If you have read any Hamilton, Madison, or The Federalist Papers you know whereof I speak. Lots of questions about this new republic and for what it might stand. And there are years of writing, beyond the 18thcentury, about what a remarkable experiment we are.
History reveals some really cool stuff about being American. It’s some of my favorite writing. We can be and have been something good, not exceptional but good. It’s just that we have averted our eyes, and without vigilance, freedom dies.
In less than 250 years this great experiment in democracy is in shreds. Without one country, indivisible, there is no republic. We need to take a knee in defiance to the one who would rule us all, if for no other reason than to defy decree in democracy.

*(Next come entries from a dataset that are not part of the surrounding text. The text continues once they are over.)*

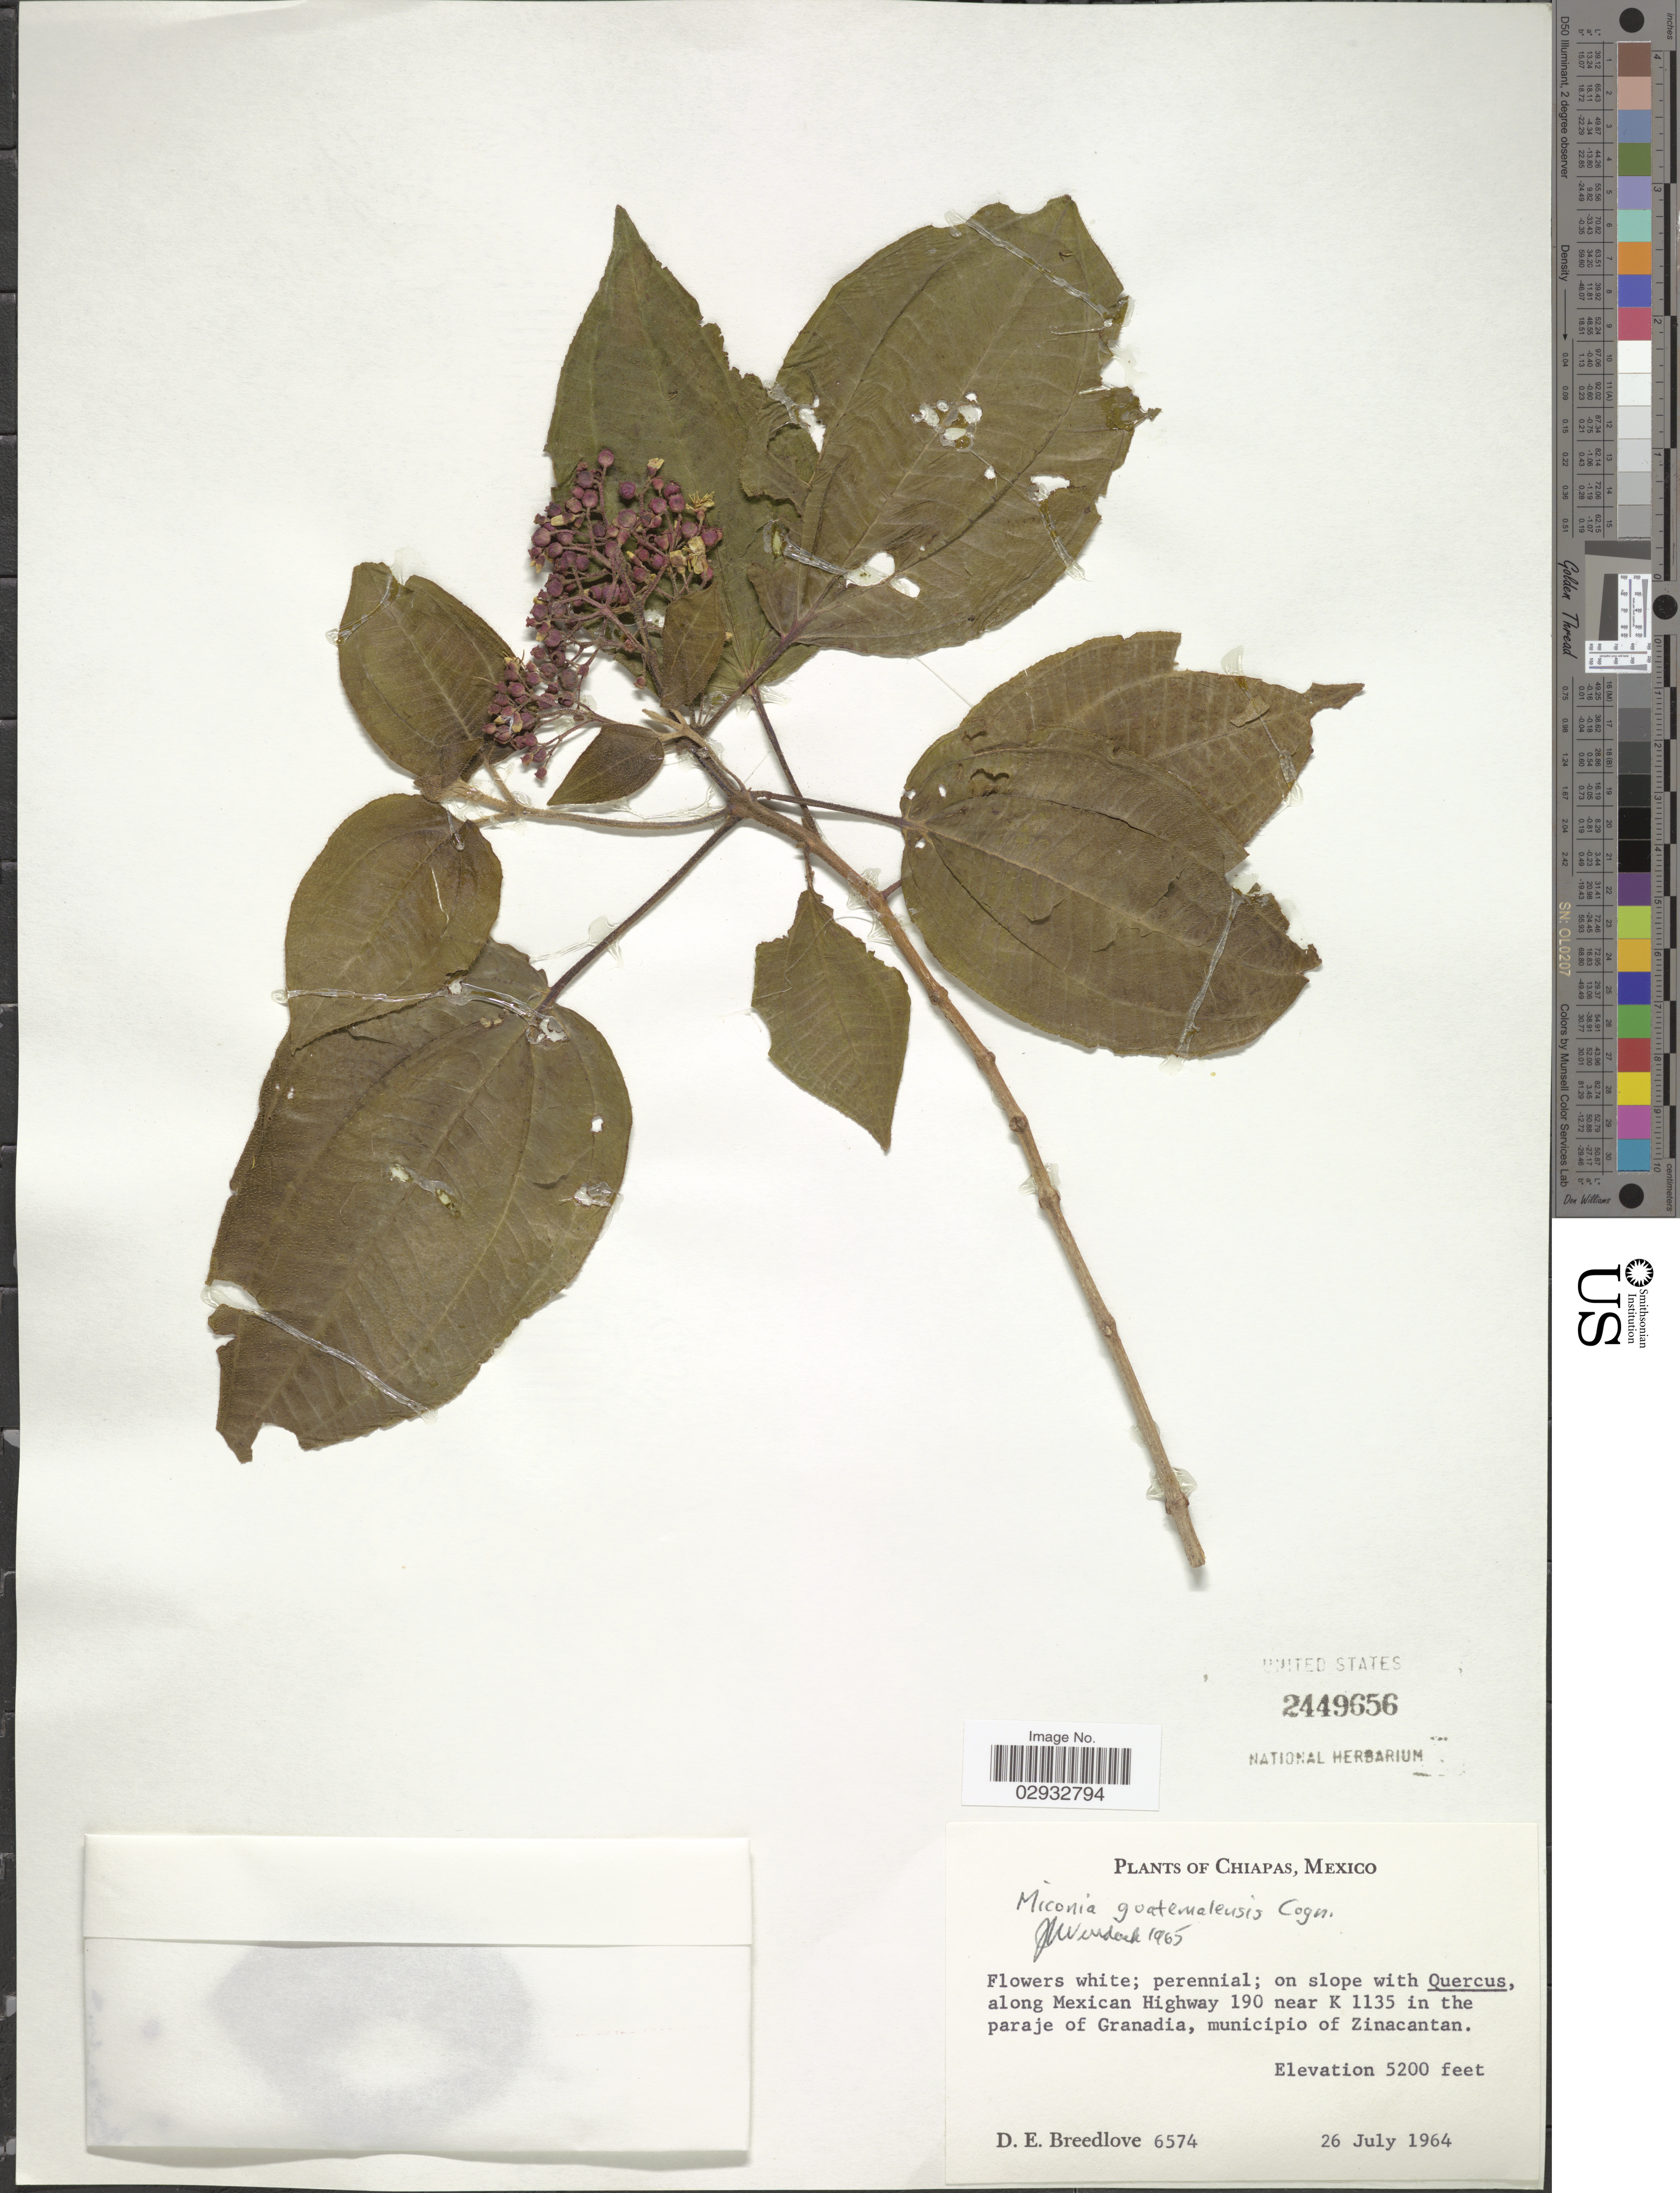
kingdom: Plantae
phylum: Tracheophyta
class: Magnoliopsida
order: Myrtales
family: Melastomataceae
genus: Miconia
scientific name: Miconia guatemalensis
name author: Cogn. in Donn. Sm.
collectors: D. E. Breedlove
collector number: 6574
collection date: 1964-07-26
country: Mexico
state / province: Chiapas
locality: Along Mexican Highwayb 190 near K 1135 in the paraje of Granadia, municipio of Zinacantan.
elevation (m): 1585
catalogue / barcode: US 2449656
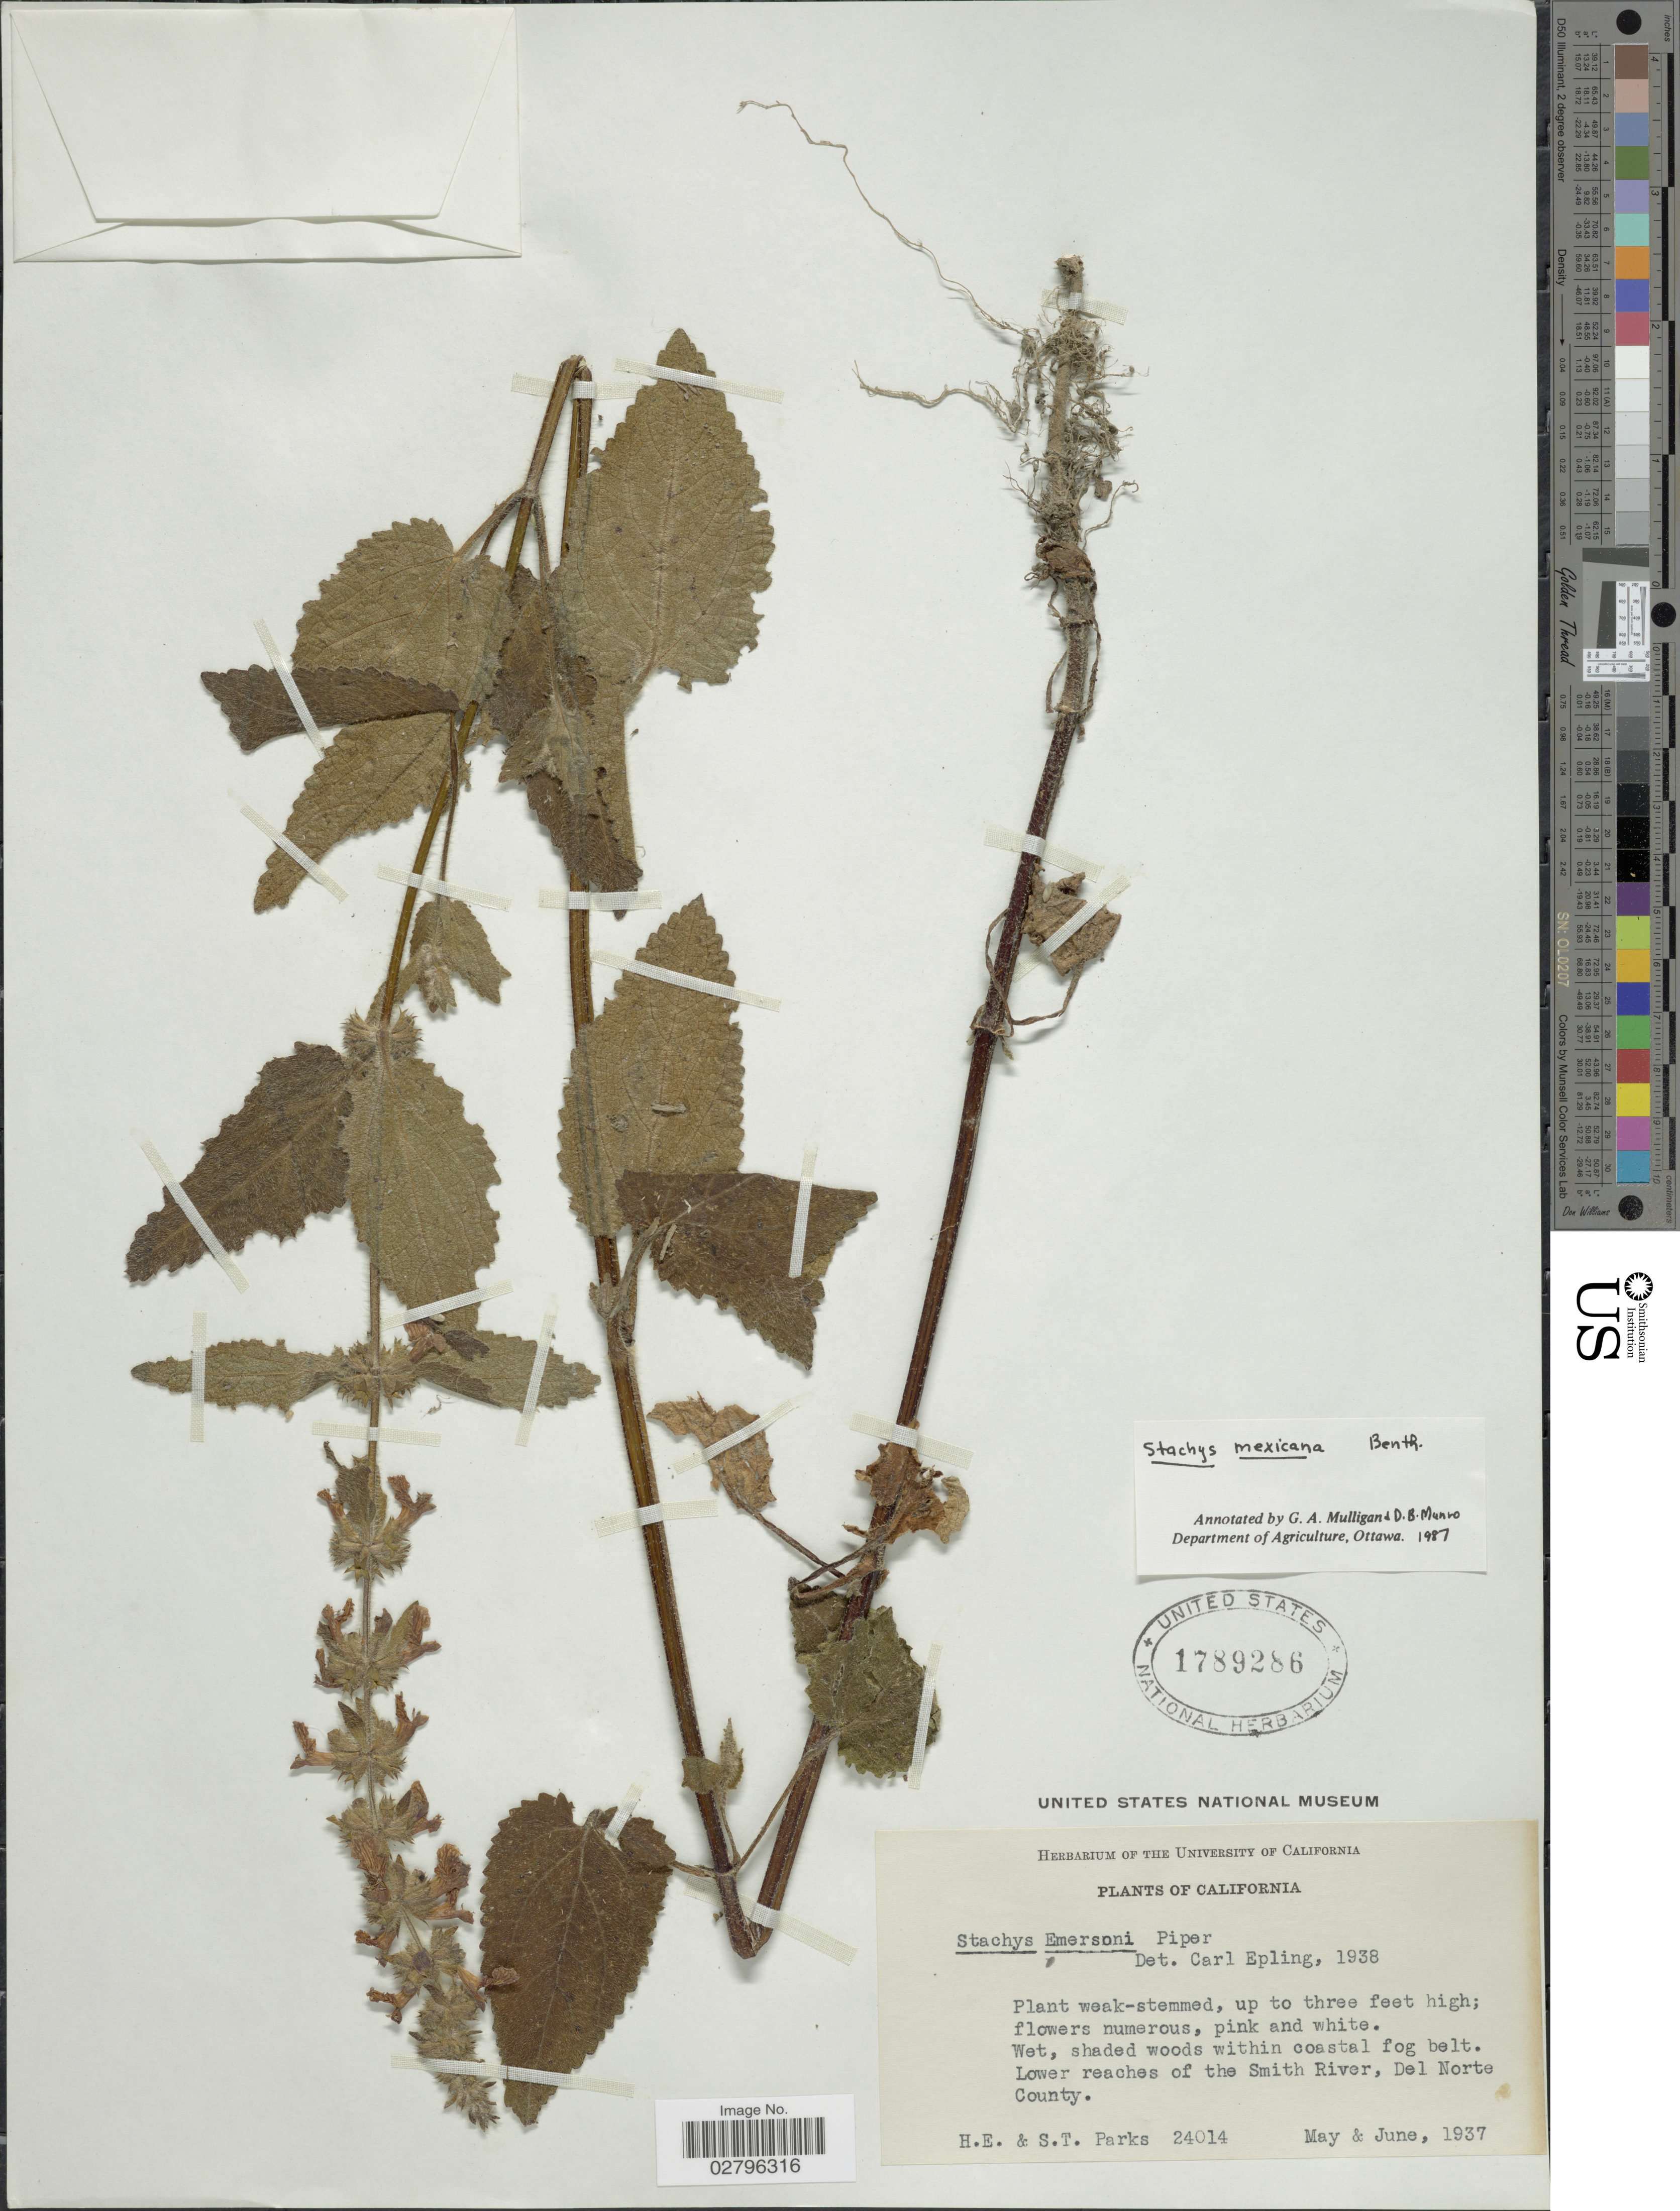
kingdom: Plantae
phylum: Tracheophyta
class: Magnoliopsida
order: Lamiales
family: Lamiaceae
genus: Stachys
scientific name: Stachys mexicana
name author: Benth.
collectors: H. E. Parks & S. Parks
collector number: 24014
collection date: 1937-05/1937-06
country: United States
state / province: California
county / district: Del Norte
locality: Lower reaches of the Smith River, Del Norte County.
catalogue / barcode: US 1789286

There are no saviors on the horizon. That is fantasy. We can no longer merely man the lighthouses. We are the saviors we seek, such as we are. It gives us pause but we know it is ours to do.
There have been and still are remarkable human beings whose lights are brilliant and whose hearts are so compassionate that all of humanity benefits. These beings have always walked this earth and that they still do is a tribute to the human spirit.
We have many in America, right now, but they are not faces we readily recognize. Too often, we avert our eyes still. Old habits, ours, are dying very hard. We are at our tipping point.
There is “nothing more exhilarating than saving yourself by the simple act of waking” (Junot Díaz). Fine words but what to do? We do know. Awareness is basic to human nature.
It’s not difficult to discern the right thing to do. It means do no harm, and in response, our hearts open in ways that amaze us. And before our eyes the world is different because we are. It’s the little stuff, every day, that changes the world. It always has.
We want swift change, with a certain outcome, but that is the wand the illusionist waves, diverting our attention from what we are, a constitutional republic, a unique experiment with layers of checks and balances. The web we weave is catching he who practices to deceive.
No trick lasts for any illusionist, demagogue, or oligarch. That is the story of human history. Life bends back around, like a boomerang, in ways beyond hope. Every. Single. Time.
We cannot be caught wanting. The simple act of waking, being aware, means taking a stand, accepting that it comes at a cost. We take ourselves out of our wants and act for the need of all. Every. Single. Day.
That’s the compassionate response and its ripple effects form the future. Our way of life as a constitutional republic is revolutionary and always has been. That is America. Are we Americans?